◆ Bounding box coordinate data
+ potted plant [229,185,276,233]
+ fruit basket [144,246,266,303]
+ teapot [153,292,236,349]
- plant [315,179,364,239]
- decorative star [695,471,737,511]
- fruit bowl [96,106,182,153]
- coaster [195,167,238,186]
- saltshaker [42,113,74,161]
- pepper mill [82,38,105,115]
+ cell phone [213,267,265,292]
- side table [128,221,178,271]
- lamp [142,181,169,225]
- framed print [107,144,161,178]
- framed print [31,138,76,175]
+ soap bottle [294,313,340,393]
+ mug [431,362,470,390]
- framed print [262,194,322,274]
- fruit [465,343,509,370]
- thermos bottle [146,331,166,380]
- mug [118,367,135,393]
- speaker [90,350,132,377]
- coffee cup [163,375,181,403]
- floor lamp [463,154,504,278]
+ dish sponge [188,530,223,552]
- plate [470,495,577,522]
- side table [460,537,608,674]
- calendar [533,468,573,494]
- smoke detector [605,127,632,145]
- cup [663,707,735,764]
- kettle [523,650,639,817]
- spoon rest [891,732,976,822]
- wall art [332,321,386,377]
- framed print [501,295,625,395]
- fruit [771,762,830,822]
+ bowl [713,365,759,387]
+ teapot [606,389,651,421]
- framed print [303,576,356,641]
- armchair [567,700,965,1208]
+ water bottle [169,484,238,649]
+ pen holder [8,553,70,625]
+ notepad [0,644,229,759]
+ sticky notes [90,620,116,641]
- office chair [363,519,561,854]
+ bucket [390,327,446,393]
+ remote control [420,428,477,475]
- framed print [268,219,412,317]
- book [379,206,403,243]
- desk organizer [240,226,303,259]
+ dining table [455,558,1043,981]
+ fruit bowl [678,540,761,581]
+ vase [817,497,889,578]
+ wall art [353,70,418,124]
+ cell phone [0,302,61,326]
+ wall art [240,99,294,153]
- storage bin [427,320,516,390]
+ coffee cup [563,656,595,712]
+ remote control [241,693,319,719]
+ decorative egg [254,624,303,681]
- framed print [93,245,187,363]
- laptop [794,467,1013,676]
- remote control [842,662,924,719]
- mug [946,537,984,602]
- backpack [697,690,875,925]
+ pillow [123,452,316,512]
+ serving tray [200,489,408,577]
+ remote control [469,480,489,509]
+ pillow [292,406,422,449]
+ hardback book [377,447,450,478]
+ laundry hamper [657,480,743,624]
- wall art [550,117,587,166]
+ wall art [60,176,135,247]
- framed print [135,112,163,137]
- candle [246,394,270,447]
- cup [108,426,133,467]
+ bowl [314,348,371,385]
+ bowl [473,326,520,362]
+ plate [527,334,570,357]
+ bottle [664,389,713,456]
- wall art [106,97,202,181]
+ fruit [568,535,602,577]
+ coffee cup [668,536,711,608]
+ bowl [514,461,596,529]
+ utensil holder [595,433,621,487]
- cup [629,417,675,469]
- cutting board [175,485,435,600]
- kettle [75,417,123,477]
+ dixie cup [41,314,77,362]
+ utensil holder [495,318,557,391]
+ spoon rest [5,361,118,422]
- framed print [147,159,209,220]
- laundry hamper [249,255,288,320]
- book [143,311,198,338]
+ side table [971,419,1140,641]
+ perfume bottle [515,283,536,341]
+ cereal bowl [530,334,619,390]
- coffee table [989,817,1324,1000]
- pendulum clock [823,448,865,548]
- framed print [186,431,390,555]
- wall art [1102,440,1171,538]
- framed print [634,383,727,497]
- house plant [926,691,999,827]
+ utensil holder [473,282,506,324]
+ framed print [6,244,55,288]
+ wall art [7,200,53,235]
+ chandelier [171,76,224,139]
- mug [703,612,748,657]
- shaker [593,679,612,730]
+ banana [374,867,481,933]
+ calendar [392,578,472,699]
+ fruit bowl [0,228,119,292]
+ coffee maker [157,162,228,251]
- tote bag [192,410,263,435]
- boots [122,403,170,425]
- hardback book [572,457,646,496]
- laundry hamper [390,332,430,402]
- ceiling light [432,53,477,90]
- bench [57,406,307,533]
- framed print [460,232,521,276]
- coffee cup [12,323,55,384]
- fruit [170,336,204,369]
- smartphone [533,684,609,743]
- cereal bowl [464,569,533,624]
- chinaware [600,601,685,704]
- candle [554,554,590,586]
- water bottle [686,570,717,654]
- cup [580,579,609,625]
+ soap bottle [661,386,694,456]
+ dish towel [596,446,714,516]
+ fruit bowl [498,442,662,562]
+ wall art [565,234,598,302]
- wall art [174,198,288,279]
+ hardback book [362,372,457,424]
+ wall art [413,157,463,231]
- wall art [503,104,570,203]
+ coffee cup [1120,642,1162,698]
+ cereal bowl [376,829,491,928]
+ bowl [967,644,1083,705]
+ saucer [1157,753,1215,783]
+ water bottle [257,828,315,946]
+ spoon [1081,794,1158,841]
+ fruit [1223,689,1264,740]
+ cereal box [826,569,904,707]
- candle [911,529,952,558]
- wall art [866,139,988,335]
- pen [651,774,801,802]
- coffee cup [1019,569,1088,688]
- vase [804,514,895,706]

◆ Assigned task
Tally the lines of the records that contain the word "coffee", then give only the tally.

◆ Task response
8